The battery bank has to be big enough to run the ward over-night, even during the rainy season when the sun is at its weakest. We are sticking with a very well-proven technology, lead gel. We calculate that we need 48 batteries of 1308 A-hr each.
There’s a lot more to the system than just solar panels and batteries. We need to provide all the switches and wiring, plus invertors to deliver alternating current to the equipment. We will also be providing a spare parts kit and a back-up diesel generator.
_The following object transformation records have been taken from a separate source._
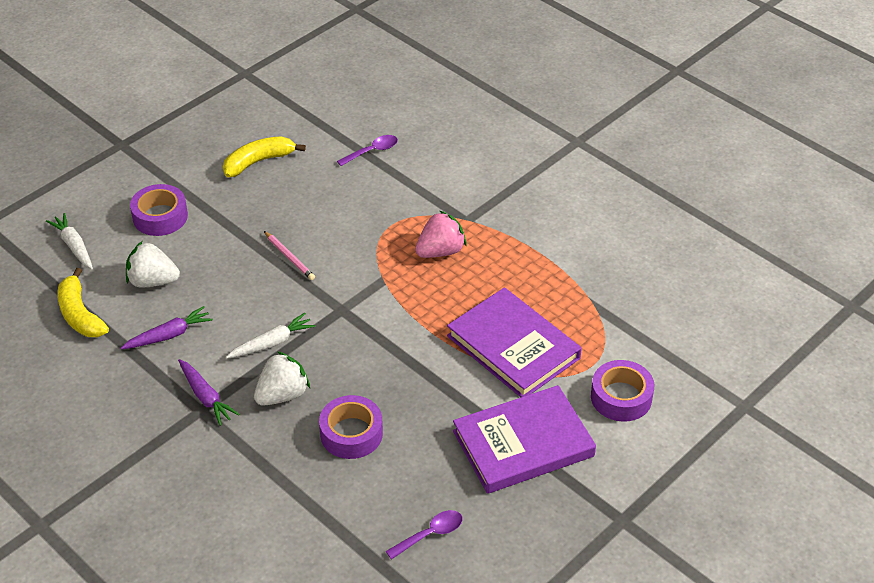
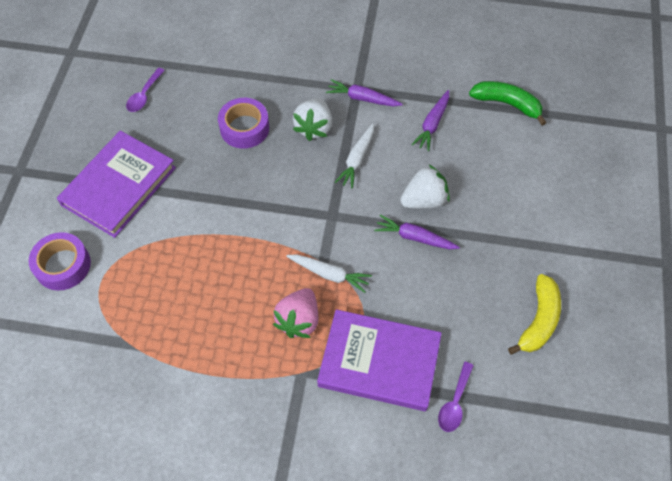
camera: 145 degrees right, 15 degrees up
(74, 246) = (578, 149): white carrot -> white carrot (329, 274)
(80, 315) = (507, 104): yellow banana -> green banana
(153, 281) = (490, 156): white strawberry -> white strawberry (424, 200)
(160, 217) = (550, 212): purple tape -> none
(289, 257) = (414, 237): pink pencil -> purple carrot
(513, 347) = (174, 261): purple book -> purple book (379, 362)

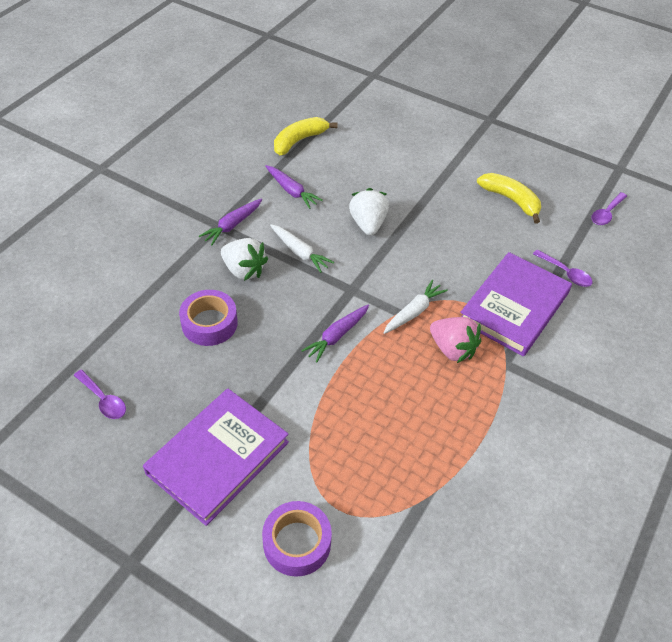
camera: 70 degrees left, 10 degrees down
(119, 186) = (218, 458): purple book -> purple book turned 75 degrees clockwise
(414, 237) = (402, 243): purple carrot -> purple carrot (336, 336)
(507, 104) = (299, 141): green banana -> yellow banana
(579, 429) = (606, 213): none -> purple spoon

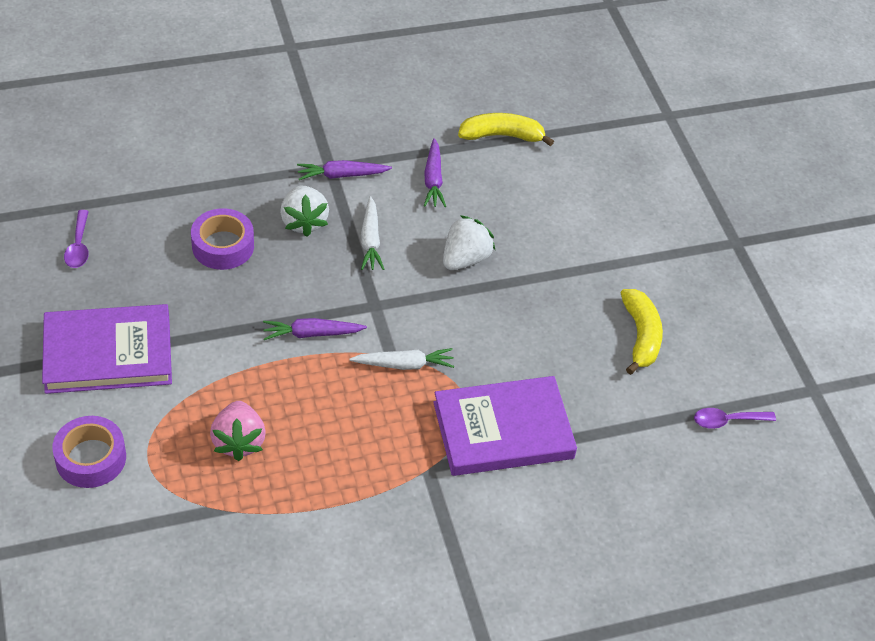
camera: 40 degrees right, 0 degrees up
(452, 349) = (396, 420): pink strawberry -> pink strawberry (238, 441)
(565, 273) = (598, 440): purple spoon -> none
At present the nurses have to fetch water from the hospital’s main supply, and it sits in a bucket by the door to the ward. We want the nurses focused on the babies, and so we included a new water tank and a plumbed-in tap as part of the project.
All of the equipment has to be brought from Freetown, five hours drive away, and then it needs to be installed.
Most of the equipment will be imported especially for the project, so we will need to meet the costs of clearing customs. We will also set aside funds for training and maintenance. Once the project is completed, unspent funds will either go to help close other dire gaps in neonatal or maternity services in the region, or towards the cost of replacement batteries (they have around a seven-year life).